____ Vorliegender Text

Das Management der Geschäftsbank will eigenständig bleiben und trommelt dafür bei Aktionären, Politikern und Kunden. Viele Asse hat es im Übernahme-Poker mit der Unicredit aber nicht in der Hand.
In Frankfurt ist die Zentrale der Commerzbank mit 259 Metern das höchste Gebäude der Stadt, inklusive Antenne misst es sogar 300 Meter. Der Wolkenkratzer des Architekten Sir Norman Foster überragt die Zwillingstürme der Deutschen Bank um satte 100 Meter. Das massive Hochhaus wirkt in der Skyline wie ein Fels in der Brandung. Doch Mitte September rollten sinnbildlich Schockwellen durch das Gebäude, weil der italienische Konkurrent Unicredit einen Aktienverkauf des Bundes genutzt hatte, um bei der Bank gross einzusteigen.

________
____ Eingabedaten

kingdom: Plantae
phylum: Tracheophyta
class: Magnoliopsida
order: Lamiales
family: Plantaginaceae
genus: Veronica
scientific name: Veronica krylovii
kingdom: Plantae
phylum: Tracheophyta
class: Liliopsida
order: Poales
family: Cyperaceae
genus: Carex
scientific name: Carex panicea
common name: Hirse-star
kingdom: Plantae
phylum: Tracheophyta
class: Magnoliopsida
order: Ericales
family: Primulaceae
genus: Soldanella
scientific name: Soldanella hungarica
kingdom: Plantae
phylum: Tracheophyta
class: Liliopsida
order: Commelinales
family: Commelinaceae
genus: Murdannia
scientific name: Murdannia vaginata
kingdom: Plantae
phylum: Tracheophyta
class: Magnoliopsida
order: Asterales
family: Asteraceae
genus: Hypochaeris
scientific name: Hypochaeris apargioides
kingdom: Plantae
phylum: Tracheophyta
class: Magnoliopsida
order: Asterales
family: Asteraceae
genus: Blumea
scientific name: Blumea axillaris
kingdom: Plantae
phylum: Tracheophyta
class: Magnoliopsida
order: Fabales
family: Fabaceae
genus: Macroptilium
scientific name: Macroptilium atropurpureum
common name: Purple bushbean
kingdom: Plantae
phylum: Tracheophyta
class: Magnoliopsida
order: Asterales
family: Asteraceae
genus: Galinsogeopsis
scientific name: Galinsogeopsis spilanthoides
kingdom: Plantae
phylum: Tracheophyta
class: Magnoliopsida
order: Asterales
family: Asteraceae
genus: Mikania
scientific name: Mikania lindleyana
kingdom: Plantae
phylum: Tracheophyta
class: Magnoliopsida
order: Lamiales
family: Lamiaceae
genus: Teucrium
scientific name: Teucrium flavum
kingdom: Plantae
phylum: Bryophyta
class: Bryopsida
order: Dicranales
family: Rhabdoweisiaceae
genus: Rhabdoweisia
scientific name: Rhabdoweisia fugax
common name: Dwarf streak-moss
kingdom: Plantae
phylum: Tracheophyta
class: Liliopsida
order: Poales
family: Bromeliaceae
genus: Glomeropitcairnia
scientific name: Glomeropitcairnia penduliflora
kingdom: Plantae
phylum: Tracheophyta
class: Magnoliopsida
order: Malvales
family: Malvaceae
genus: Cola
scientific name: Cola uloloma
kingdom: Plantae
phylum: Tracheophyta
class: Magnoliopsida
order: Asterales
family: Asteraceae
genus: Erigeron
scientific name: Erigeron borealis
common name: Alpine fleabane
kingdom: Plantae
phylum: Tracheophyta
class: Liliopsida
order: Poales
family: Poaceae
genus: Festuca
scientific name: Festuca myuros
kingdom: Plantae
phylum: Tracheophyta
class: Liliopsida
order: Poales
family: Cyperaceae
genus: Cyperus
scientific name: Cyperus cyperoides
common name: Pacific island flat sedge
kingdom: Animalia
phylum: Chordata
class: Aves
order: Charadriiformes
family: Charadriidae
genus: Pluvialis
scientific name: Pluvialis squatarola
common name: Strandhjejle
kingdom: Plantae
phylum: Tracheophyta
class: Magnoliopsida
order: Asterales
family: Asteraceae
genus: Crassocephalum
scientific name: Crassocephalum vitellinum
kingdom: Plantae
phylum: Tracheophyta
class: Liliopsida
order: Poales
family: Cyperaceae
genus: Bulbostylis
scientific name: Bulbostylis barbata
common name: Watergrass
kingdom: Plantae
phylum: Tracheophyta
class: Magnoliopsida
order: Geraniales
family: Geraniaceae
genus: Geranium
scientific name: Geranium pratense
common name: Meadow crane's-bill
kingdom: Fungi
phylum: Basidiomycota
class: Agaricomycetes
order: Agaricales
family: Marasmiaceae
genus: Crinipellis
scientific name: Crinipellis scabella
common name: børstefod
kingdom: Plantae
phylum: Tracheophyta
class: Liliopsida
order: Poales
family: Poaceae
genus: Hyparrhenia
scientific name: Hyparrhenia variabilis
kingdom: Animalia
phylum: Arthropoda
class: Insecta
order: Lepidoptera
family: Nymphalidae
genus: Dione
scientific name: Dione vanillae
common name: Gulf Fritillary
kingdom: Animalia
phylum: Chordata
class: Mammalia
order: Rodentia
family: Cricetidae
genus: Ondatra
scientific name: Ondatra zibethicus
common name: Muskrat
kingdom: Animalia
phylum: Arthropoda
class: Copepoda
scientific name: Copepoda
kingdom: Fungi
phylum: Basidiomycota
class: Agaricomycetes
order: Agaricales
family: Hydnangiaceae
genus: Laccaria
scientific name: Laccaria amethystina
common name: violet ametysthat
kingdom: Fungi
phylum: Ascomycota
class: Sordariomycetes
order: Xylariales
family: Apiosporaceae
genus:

________

§ Aufgabe 1
Beantworte diese Fragen zum vorliegenden Text über die Commerzbank:
(a) Was will das Management der Geschäftsbank?
(b) Welcher Architekt hat den Wolkenkratzer entworfen?
(c) Was nutzte die Unicredit, um bei der Bank groß einzusteigen?
§ Aufgabe 2
Bearbeite in den Einträgen den Abschnitt, der mit der Zeile mit „genus: Erigeron“ beginnt und mit der Zeile mit „scientific name: Crassocephalum vitellinum“ endet. Ersetze darin „family“ durch „Familie“ und gib nur diese Zeilen, sonst unverändert, wieder.

§ Vollständige Ausgabe 1
(a) Es will eigenständig bleiben.
(b) Sir Norman Foster.
(c) Einen Aktienverkauf des Bundes.

§ Vollständige Ausgabe 2
genus: Erigeron
scientific name: Erigeron borealis
common name: Alpine fleabane
kingdom: Plantae
phylum: Tracheophyta
class: Liliopsida
order: Poales
Familie: Poaceae
genus: Festuca
scientific name: Festuca myuros
kingdom: Plantae
phylum: Tracheophyta
class: Liliopsida
order: Poales
Familie: Cyperaceae
genus: Cyperus
scientific name: Cyperus cyperoides
common name: Pacific island flat sedge
kingdom: Animalia
phylum: Chordata
class: Aves
order: Charadriiformes
Familie: Charadriidae
genus: Pluvialis
scientific name: Pluvialis squatarola
common name: Strandhjejle
kingdom: Plantae
phylum: Tracheophyta
class: Magnoliopsida
order: Asterales
Familie: Asteraceae
genus: Crassocephalum
scientific name: Crassocephalum vitellinum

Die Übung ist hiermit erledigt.